The cost of getting a device cleared through the current fast-track process can range from less than $1 million to as much as $50 million, compared with $50 million to $150 million under the rules for higher-risk devices, said Alexander of Alquest.
Cytori’s experimental device extracts stem cells and other generative cells from a person’s own body fat, for such possible uses as breast augmentation and reconstruction after cancer surgery. The company sought U.S. clearance under 510(k).
On March 12, Cytori said the FDA instead is requiring review under rules called PMA, for “pre-market approval,” that are usually applied to higher-risk products. The FDA deemed the Cytori product to be not similar enough to approved devices to warrant the fast track, according to the company.
Delay Is Seen
The review will delay Cytori’s product from reaching the market by three to five years and will cost at least $5 million just for the human studies, and probably twice that or more in total, said Kenneth Kleinhenz, Cytori’s vice president of regulatory affairs.
Cytori shares have declined 50 percent since March 11, the day before Cytori disclosed the FDA’s stance. Today, Cytori closed at $3.73, up 2 cents or less than a percent, in Nasdaq Stock Market composite trading at 4:00 pm New York time, valuing the company at $167 million.
“Going from a 510(k) to a longer approval process does affect the company’s stability, ability to raise financing and continue as a going concern,” said Jan Wald, a Boston-based analyst for Noble Financial Group, in a telephone interview on June 2.
Wald recommends buying Cytori, giving a target price of $10.50 a share, according to data compiled by Bloomberg. Once completed, the more-stringent studies will bolster the company’s efforts to market the device to doctors, Wald said.
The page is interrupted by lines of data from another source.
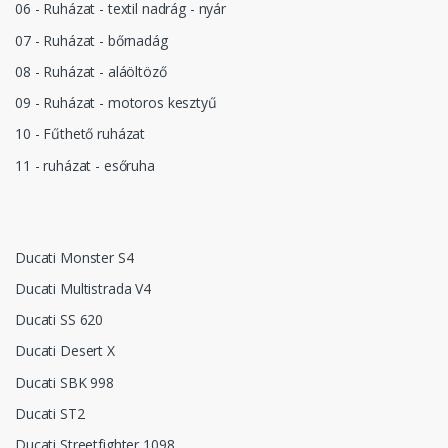
06 - Ruházat - textil nadrág - nyár
07 - Ruházat - bőrnadág
08 - Ruházat - aláöltöző
09 - Ruházat - motoros kesztyű
10 - Fűthető ruházat
11 - ruházat - esőruha
Ducati Monster S4
Ducati Multistrada V4
Ducati SS 620
Ducati Desert X
Ducati SBK 998
Ducati ST2
Ducati Streetfighter 1098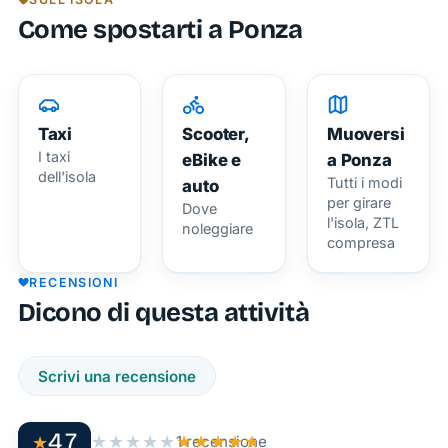
spostarsi
Come spostarti a Ponza
sull’isola,
godendo
della
bellezza
Taxi
Scooter,
Muoversi
dei suoi
I taxi
eBike e
a Ponza
panorami
dell'isola
Tutti i modi
auto
senza
per girare
Dove
pensieri.
l'isola, ZTL
noleggiare
compresa
Che tu
sia un
RECENSIONI
turista in
Dicono di questa attività
cerca di
calette
Scrivi una recensione
nascoste
o un
residente
4,7
★
★★★★★
★★★★★
1 recensione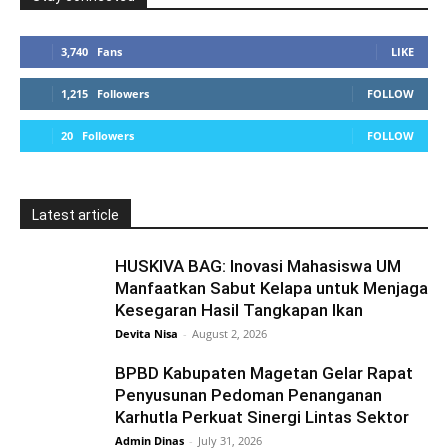
3,740
Fans
LIKE
1,215
Followers
FOLLOW
20
Followers
FOLLOW
Latest article
HUSKIVA BAG: Inovasi Mahasiswa UM
Manfaatkan Sabut Kelapa untuk Menjaga
Kesegaran Hasil Tangkapan Ikan
Devita Nisa
-
August 2, 2026
BPBD Kabupaten Magetan Gelar Rapat
Penyusunan Pedoman Penanganan
Karhutla Perkuat Sinergi Lintas Sektor
Admin Dinas
-
July 31, 2026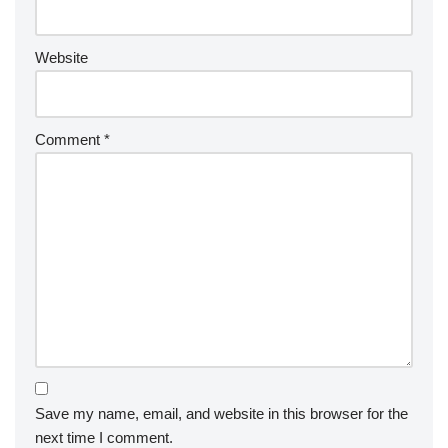
Website
Comment
*
Save my name, email, and website in this browser for the
next time I comment.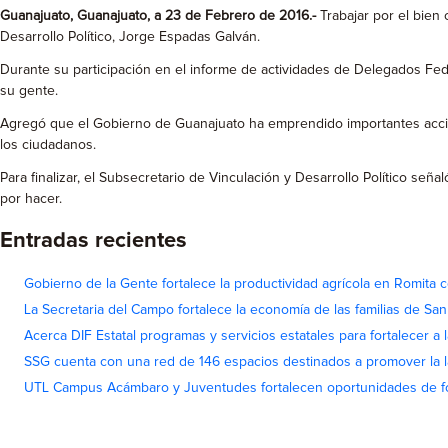
Guanajuato, Guanajuato, a 23 de Febrero de 2016
.-
Trabajar por el bien
Desarrollo Político, Jorge Espadas Galván.
Durante su participación en el informe de actividades de Delegados Fede
su gente.
Agregó que el Gobierno de Guanajuato ha emprendido importantes accion
los ciudadanos.
Para finalizar, el Subsecretario de Vinculación y Desarrollo Político se
por hacer.
Entradas recientes
Gobierno de la Gente fortalece la productividad agrícola en Romita c
La Secretaria del Campo fortalece la economía de las familias de Sa
Acerca DIF Estatal programas y servicios estatales para fortalecer a l
SSG cuenta con una red de 146 espacios destinados a promover la l
UTL Campus Acámbaro y Juventudes fortalecen oportunidades de fo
Larger companies such as Medtronic, which had $15.8 billion in revenue last year, can withstand FDA delays better than smaller competitors, Medtronic’s CEO William Hawkins said in an interview on May 25.
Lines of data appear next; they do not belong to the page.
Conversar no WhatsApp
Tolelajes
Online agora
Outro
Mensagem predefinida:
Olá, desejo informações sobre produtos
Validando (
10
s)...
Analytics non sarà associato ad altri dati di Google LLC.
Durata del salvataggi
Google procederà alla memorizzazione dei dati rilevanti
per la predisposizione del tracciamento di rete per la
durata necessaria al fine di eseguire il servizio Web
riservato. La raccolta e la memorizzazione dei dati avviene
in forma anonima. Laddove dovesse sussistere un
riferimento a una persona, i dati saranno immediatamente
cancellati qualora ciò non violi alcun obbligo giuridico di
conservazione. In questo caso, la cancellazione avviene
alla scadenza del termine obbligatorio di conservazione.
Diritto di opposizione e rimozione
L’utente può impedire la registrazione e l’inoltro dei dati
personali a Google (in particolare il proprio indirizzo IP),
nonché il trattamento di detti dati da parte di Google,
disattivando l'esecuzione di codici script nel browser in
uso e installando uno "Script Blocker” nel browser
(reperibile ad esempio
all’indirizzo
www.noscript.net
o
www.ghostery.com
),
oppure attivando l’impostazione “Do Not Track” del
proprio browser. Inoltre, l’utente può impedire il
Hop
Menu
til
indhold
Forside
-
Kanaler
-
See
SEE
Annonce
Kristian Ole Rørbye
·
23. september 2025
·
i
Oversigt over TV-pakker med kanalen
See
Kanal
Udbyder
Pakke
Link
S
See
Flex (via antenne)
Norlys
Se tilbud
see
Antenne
“Clearly, we have a lot of staying power versus some of the venture-backed companies that are dependent on financing,” Hawkins said. “On the other hand, we want to see some of the small companies survive” because Medtronic wants to acquire new devices or companies to help fuel growth, he said.
When the FDA announces its new regulations, they will probably require more data from laboratory tests, animal studies and human research for higher-risk devices, plus follow-up tests after products reach the market, said Susan Alpert, Medtronic’s chief regulatory officer, in a May 20 telephone interview.
A Johnson & Johnson spokeswoman, Carol Goodrich, referred a reporter inquiring about the FDA rules to the Advanced Medical Technology Association, another Washington-based trade group.
“Although patient safety is the number one priority of the medical technology industry, we believe any new regulatory requirements should balance FDA’s dual mission of protecting the public health while facilitating innovations that benefit patients,” AdvaMed said in a June 14 statement.
Officials of Neuralieve, which has been trying since 2006 to gain U.S. clearance for an experimental device that uses magnetic stimulation of the brain to treat migraine headaches, say that even the current FDA rules and procedures can drive up expenses and hold up products.
After successfully completing a 200-patient study in 2008 for a 510(k) approval, Neuralieve encountered agency delays, staff changes and new requirements for a larger clinical study, said Ting Lu, president.
“We’re completely stifled,” Lu said in an interview on June 3. “It’s going to be a huge delay and expense for this company.”
Neuralieve, which has raised about $20 million in angel and venture financing, might need an additional $10 million to pay for the FDA study, money it may not be able to raise, Lu said. Instead, the company will try to commercialize its product first in Europe, where approvals tend to be faster, to generate revenue sooner, Lu said.